- **EXERCISE DETAILS**:
Render the material from the line containing "tion: Plötzlich funktioniert" through the line containing "he Tätigkeiten, ohne" as a Markdown table with the columns Row and Line. Number each row and leave out any blank lines.

*** DATA EXTRACT ***

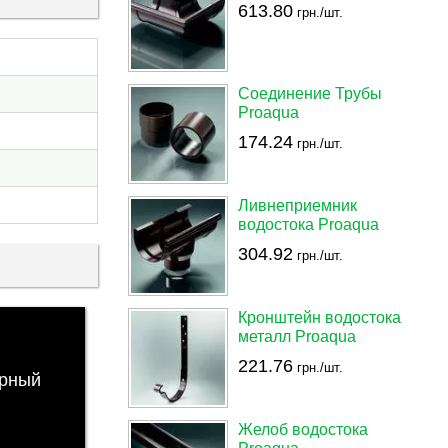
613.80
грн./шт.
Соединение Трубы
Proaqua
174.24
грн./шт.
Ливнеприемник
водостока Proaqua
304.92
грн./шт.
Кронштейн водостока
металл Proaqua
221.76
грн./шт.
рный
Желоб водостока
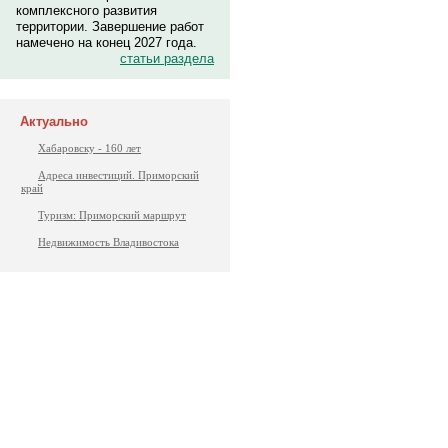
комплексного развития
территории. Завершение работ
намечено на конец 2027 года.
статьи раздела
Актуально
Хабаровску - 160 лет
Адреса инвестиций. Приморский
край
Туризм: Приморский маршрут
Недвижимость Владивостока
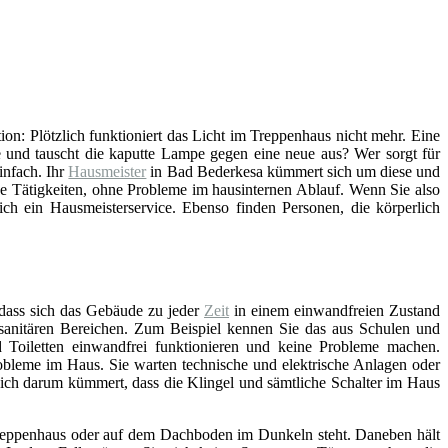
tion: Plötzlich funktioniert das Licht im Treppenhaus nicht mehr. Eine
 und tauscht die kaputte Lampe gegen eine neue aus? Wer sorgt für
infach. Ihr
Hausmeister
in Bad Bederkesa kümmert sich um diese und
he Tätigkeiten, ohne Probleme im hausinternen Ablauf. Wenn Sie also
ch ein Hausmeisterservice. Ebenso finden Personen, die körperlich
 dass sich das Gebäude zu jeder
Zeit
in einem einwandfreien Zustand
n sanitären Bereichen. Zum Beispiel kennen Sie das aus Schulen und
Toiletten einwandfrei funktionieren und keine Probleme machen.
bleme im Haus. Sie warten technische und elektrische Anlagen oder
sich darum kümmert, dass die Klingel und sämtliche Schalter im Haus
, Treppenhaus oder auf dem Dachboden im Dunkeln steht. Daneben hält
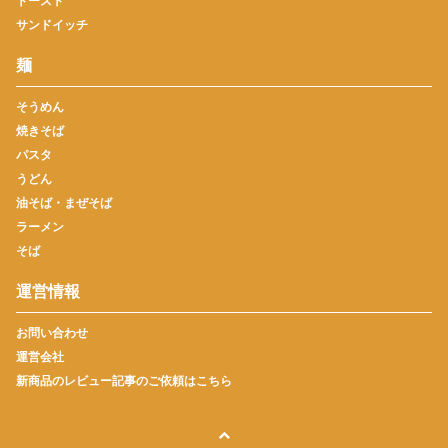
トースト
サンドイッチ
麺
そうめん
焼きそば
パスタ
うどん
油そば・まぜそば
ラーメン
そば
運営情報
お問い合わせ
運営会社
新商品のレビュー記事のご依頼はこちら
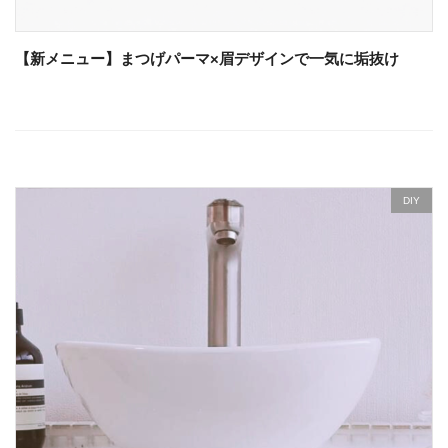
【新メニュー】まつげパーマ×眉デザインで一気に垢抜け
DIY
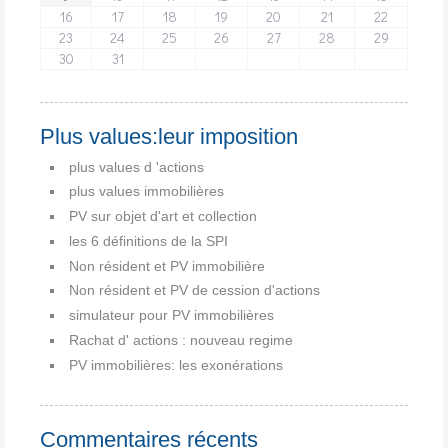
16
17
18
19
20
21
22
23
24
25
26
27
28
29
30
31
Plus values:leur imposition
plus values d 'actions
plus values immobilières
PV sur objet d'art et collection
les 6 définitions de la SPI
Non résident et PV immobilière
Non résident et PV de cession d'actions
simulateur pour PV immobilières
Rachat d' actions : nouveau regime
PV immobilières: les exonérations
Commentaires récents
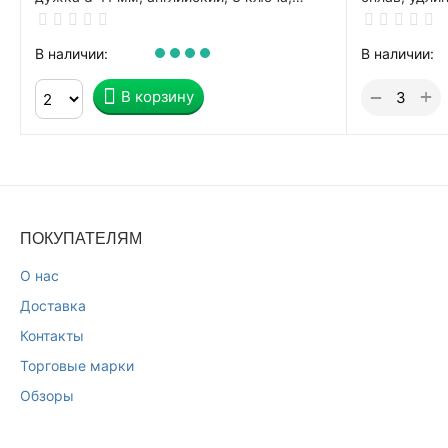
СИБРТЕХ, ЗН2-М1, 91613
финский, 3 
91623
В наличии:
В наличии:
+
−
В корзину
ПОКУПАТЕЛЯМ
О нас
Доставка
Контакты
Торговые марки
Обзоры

***

- **OUTPUT OF THE TASK**:
| Row | Line |
|---|---|
| 1 | tion: Plötzlich funktioniert das Licht im Treppenhaus nicht mehr. Eine |
| 2 |  und tauscht die kaputte Lampe gegen eine neue aus? Wer sorgt für |
| 3 | infach. Ihr |
| 4 | Hausmeister |
| 5 | in Bad Bederkesa kümmert sich um diese und |
| 6 | he Tätigkeiten, ohne Probleme im hausinternen Ablauf. Wenn Sie also |